Anthony: Why would you want to remember it?
Me: So I recognise it when it begins to happen rather than being all-consumed by the time I see a doctor.
Anthony: Is it my fault?
Me: Yes and no. It’s because I miss you so much but it doesn’t feel like that at all. It feels like a sense of urgency – constant and about everything – an urgency to clean the house, to socialise, to write the script, to get the motorbike licence, to train Pip as a therapy dog, to do my volunteer visits. Everything becomes such a matter of urgency that I become incapable of doing anything,
Anthony: I thought that was depression.
Me: This is on top of that – this is extreme anxiety, the kind that makes your heart beat super fast and your hands shake and fills you with a kind of flitter-flutter of frenetic energy that beats around inside you but renders you immobile. It’s the kind of fear where adrenaline doesn’t kick in so it’s implosive.
Anthony: So did you get some pills?
Me: Yes.
Anthony: And….?
Me: And now I can function again, I can appear to be okay and I can breathe properly. The good thing is I know I won’t need the pills for long, judging from the last two experiences.
Anthony: Well, take the pills as long as you like, Jules. Just take a break from all of those things you think you should be doing and just be.
Me: Yes I think that’s the key – just being. Without the mindrush. Remember how I used to confide in you about these issues?
Anthony: Yes, I married a complicated woman.
Me: Ha!

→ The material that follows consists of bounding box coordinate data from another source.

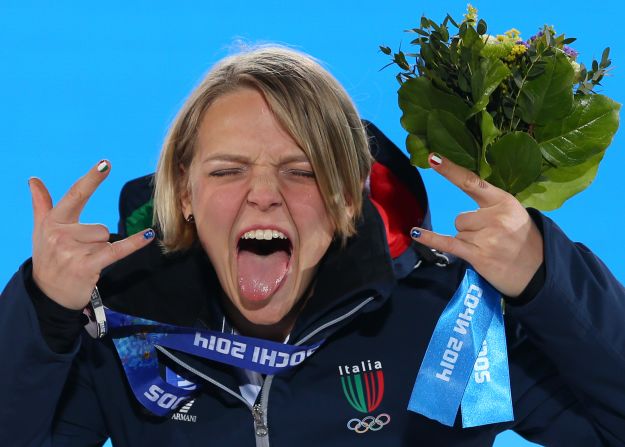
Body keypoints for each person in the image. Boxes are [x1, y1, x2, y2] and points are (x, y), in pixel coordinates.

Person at [1, 46, 624, 446]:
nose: (263, 195)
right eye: (226, 171)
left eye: (302, 171)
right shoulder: (123, 328)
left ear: (350, 197)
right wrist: (43, 315)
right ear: (183, 194)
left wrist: (548, 279)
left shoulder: (445, 322)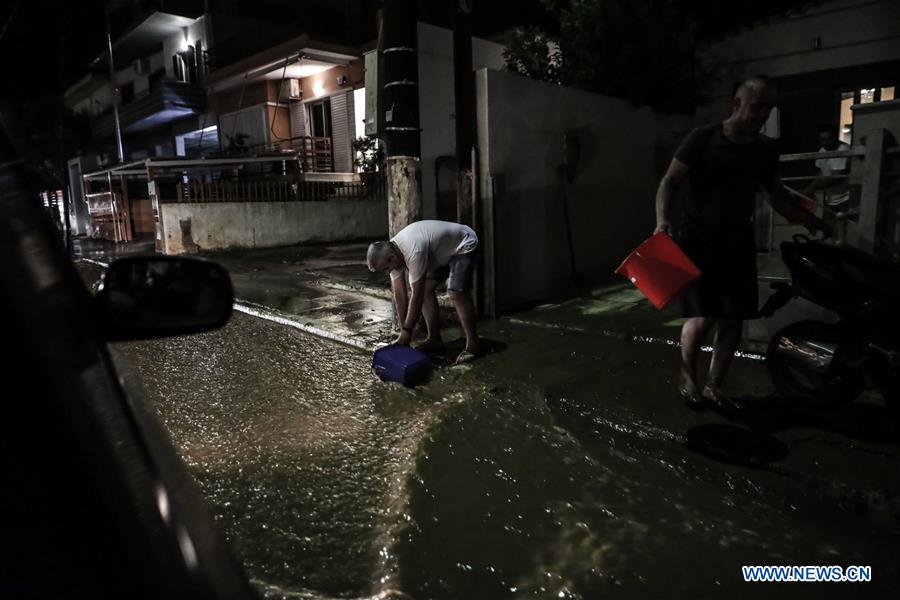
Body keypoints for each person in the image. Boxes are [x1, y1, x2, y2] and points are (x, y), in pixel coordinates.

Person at [654, 75, 830, 411]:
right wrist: (662, 221)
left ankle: (714, 387)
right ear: (737, 104)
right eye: (758, 106)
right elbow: (669, 182)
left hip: (738, 244)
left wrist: (811, 219)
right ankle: (687, 373)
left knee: (734, 319)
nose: (763, 114)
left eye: (769, 108)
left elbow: (776, 198)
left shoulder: (764, 150)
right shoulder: (702, 138)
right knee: (703, 317)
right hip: (698, 242)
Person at [366, 219, 481, 363]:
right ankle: (434, 339)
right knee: (426, 288)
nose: (388, 272)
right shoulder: (392, 253)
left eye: (386, 269)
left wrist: (407, 331)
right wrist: (403, 332)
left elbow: (416, 297)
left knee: (456, 293)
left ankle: (473, 345)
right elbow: (400, 295)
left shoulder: (413, 250)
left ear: (391, 258)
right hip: (441, 252)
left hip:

And you are so uncomplicated. Even when you were so ill and incapacitated, you were like an anchor, a safe place, a solid certainty. Now that you’re dead, I sometimes flounder.
Anthony: You’ll find your feet again, Jules. You always do.
Me: I understand other people’s grief so much better now, Ants, especially the fear thing.
Anthony: Maybe there’s something you don’t realise, Jules.
Me: And what’s that, oh wise one?
Anthony: I miss you too.
Hi Julie, This one made me cry – I so get where you are right now.
Sounds like he would have given you some sound advice. Look after yourself.
YOu have such a beautiful heart.
This one made me cry too. ❤
Well done for diagnosing your own symptoms, you are a star.
Just being is often easier said then done, when I am told to stop stressing and to just let things be I can feel more stressed, it is good you are on top of it because feeling like that would be just awful
Your writing paints a heart rending picture but I hope that the fact that you are able to write in such clear terms means that you can manage. If there is any truth in the thought that a trouble shared is a trouble halved, I am happy to share your troubles.